• PARTS OF THE EXERCISE:
a: In the version control chapter, what does placing a copy of the collection on shelf B outside the house stand for?
b: Extend the version control chapter by writing what comes after its final sentence.

• EXCERPTED PASSAGE:
4  Version Control (Optional, but recommended)

This chapter serves as an introduction to version control. It begins by explaining the benefits of version control systems using an easy-to-understand analogy in Section 4.1. Subsequently, it guides you through the process of setting up Git and GitHub in Section 4.2. Then, it explains how to establish an RStudio project with version control enabled via Git and its seamless integration with GitHub in Section 4.3. Finally, the chapter concludes with insights into collaborating effectively using version control in ?sec-collab-vc.

4.1 What is version control?

Version control is a system that records changes to files over time so that you can recall specific versions later. The entire history of changes you have made are recorded and you can go back to a previous version any time.

Let’s visualize a simplified, figurative explanation of version control. Picture the olden days when tasks in an office were carried out manually: writing with pencils, using typewriters, and such. In this setting, you work with four main pieces of infrastructure for version control: two desks and two shelves.

  • desk A (in-house)
  • desk B (in-house)
  • shelf A (in-house)
  • shelf B (outside house)

At desk A, you actively work on your project, be it writing manuscripts, coding, etc. Once you have made significant progress and wish to archive your work, you walk to the second desk (desk B). Here, you select the pieces of your work to be stored as a collection in your library (akin to staging) and duplicate the collection. You affix a sticky note to the copy detailing the nature of this collection. Then, you place this collection on shelf A, effectively archiving it (committing). Wisely, you label this collection for easy retrieval in the future (yes, you are like a trained librarian). This particular shelf resides inside your house, meaning only you can access it. However, to safeguard your progress, you create a duplicate of the collection, make a quick trip, and store it on shelf B situated outside your home (pushing to a remote repository). This way, even if a disaster strikes, like a house fire, your work remains intact and recoverable. Additionally, this external shelf can be made not as exclusive as shelf A inside your house. While others cannot take items from it, you can grant them access to replicate its contents if you wish (public v.s. private repository). You can even permit them to suggest modifications (pull requests). Upon receipt, you can evaluate these suggestions and, if suitable, integrate them into your collection on this shelf as its different version. Subsequently, you can copy (sync) these updates to your local shelf (pulling).

• DATA EXTRACTS:
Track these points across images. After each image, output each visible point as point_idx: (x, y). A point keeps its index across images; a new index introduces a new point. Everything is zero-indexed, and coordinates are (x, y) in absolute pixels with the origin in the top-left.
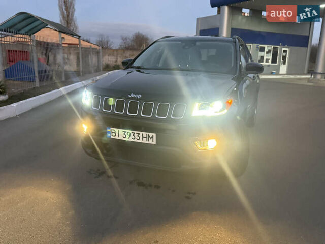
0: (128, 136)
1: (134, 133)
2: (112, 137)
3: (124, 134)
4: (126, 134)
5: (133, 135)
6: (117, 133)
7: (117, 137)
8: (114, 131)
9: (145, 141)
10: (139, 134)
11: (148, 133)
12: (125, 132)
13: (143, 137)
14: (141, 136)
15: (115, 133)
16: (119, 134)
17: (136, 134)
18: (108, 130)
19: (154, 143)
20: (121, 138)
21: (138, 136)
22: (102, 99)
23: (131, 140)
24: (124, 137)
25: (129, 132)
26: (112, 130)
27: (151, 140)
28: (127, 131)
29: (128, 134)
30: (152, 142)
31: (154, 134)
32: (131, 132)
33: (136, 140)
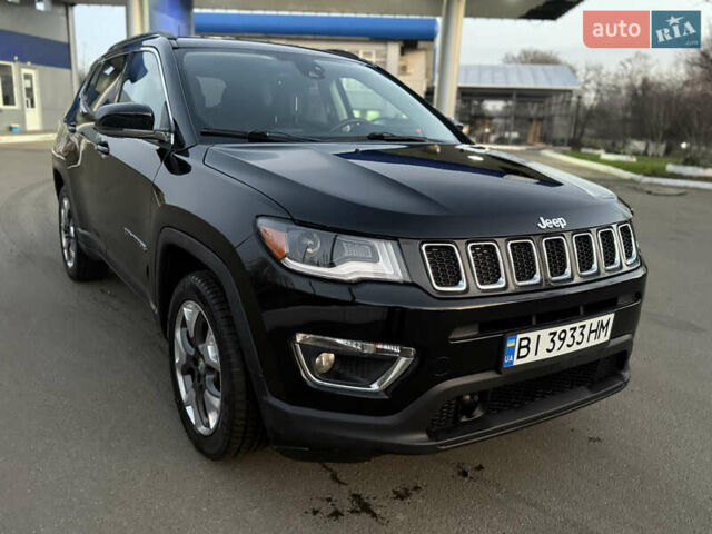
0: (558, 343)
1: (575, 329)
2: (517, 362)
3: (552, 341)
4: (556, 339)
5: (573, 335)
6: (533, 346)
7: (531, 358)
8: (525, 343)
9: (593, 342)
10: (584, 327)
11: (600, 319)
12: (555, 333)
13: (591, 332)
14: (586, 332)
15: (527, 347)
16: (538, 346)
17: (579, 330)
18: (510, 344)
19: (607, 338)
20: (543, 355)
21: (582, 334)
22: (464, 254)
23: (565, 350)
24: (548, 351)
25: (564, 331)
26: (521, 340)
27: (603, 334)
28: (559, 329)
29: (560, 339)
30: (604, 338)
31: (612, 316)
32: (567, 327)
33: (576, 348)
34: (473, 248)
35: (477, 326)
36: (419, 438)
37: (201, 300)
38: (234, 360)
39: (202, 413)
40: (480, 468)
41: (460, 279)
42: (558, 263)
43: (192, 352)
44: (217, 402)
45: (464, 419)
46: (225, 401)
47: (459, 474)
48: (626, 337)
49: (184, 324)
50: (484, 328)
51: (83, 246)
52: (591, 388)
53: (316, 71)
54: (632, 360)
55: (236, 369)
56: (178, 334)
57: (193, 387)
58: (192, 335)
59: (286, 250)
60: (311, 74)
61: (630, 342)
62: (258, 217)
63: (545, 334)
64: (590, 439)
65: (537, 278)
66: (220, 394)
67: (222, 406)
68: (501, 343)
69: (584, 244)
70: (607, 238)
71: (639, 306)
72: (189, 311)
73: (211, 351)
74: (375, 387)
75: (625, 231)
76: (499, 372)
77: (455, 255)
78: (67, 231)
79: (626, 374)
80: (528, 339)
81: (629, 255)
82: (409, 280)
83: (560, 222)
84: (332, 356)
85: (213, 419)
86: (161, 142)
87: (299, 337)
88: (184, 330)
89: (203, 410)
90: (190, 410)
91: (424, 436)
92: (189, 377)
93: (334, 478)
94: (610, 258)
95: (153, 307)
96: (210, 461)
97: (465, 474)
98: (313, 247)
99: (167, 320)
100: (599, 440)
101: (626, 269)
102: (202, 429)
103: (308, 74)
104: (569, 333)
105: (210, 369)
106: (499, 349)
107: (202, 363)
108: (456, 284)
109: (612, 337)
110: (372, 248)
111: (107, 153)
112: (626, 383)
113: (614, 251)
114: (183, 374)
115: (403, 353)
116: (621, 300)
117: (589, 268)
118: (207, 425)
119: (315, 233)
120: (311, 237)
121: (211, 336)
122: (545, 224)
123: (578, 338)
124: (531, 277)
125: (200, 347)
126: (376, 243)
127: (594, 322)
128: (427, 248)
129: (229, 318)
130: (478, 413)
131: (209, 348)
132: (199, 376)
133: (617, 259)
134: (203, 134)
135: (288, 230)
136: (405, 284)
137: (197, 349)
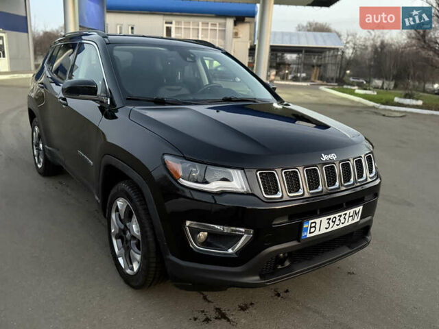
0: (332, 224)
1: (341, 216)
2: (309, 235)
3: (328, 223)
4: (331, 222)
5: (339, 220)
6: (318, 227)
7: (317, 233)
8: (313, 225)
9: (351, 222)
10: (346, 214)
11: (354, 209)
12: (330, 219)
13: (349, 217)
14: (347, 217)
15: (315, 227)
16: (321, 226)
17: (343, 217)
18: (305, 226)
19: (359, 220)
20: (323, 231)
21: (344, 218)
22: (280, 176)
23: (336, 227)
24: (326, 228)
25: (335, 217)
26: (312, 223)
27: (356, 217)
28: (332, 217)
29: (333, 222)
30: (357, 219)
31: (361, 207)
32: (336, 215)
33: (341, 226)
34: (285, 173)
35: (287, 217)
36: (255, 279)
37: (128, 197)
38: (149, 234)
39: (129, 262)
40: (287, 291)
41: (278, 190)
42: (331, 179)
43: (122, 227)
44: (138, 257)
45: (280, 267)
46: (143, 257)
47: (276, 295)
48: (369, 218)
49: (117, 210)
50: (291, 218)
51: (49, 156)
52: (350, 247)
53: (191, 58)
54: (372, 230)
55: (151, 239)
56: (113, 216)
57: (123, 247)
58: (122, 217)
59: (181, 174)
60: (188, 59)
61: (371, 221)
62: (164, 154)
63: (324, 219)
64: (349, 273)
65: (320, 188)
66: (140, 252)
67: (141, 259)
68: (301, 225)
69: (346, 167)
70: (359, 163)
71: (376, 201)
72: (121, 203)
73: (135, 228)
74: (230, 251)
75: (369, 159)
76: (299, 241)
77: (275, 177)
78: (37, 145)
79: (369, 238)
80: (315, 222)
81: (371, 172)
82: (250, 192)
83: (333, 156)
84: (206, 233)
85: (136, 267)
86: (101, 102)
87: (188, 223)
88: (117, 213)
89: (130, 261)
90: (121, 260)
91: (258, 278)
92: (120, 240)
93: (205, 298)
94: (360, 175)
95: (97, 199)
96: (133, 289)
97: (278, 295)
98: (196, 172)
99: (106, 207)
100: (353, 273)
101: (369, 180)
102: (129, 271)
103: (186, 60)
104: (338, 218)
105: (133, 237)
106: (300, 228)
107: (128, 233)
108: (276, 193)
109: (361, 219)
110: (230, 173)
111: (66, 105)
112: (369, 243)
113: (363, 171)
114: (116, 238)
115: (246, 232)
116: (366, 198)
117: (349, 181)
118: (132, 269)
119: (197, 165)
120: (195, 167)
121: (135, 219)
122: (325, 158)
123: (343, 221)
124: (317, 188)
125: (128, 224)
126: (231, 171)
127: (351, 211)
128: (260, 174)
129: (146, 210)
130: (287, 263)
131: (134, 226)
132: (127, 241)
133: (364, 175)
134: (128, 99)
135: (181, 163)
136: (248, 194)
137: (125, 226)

• RESPONSES TO THE EXERCISE:
a: Pushing to a remote repository.

b:
Fortunately for us, none of these actions are carried out physically. There is no need to “visit” Shelf B or “photocopy” your work. All these processes occur digitally, facilitated by your computer and online platforms.

In a more professional summary:

  • Version control systems serve as a reliable backup. If errors occur or work is lost, it’s possible to revert to a prior version.

  • Version control provides an audit trail for code alterations. This allows for monitoring changes, identifying contributors, and understanding the rationale behind each modification. This functionality is crucial when collaborating in teams but remains beneficial even for solo projects.

Another notable advantage of version control is its ability to significantly declutter your project folder. Have you ever found yourself creating multiple versions of the same code or manuscript and naming them by appending the modification date and your initials (especially in collaborative scenarios)? For instance:

  • manuscript_01_02_2023_TM.docx
  • manuscript_01_03_2023_TM_KS.docx
  • manuscript_01_07_2023_TM.docx
  • manuscript_02_01_2023_TM_NB.docx
  • manuscript_02_21_2023_TM_NB_KS.docx
  • manuscript_05_02_2023_TM.docx

While this practice does make it clear who made modifications and when, version control automatically records this information when you archive (commit) to a version control system. Furthermore, it meticulously tracks changes between versions, making comparisons straightforward, as mentioned earlier. With version control, you can always work with a single file for a single purpose, such as manuscript.docx, simplifying file management.

4.2 Set Up Git and GitHub

4.2.1 Set Up Git

  1. Install Git:
  2. Configure git:
git config --global user.name "Your Name"
git config --global user.email "youremail@example.com"

4.2.2 Sign up on GitHub:

  1. Go to GitHub.com
  2. Sign up

4.3 Basic Git Workflow Illustration

4.3.1 Create a new repository on GitHub

We first start with create a project repository (directory, folder) at Github. After signing into GitHub, you will see tabs like below at the left upper corner of the website.

Clic on Repositories and you will see this:

Then, you will be directed to a page like this.

  1. Put your desired repository name inside the Repository name box (We call this reposiroty “RJM-Test” in this illustration)
  2. You can add description in the Description box if you desire
  3. Pick one of Public or Private (Private will be picked in this illustration)
  4. Check the Add a README file (this will create README.md file automatically in your repository)
  5. You can pick a default .gitignore file (R is chosen here)
  6. You can pick the license type (No license specified here)

Once you input information, a new repository created and you will be directed to a page like this.

You can see that .gitignore and README.md are in this repository.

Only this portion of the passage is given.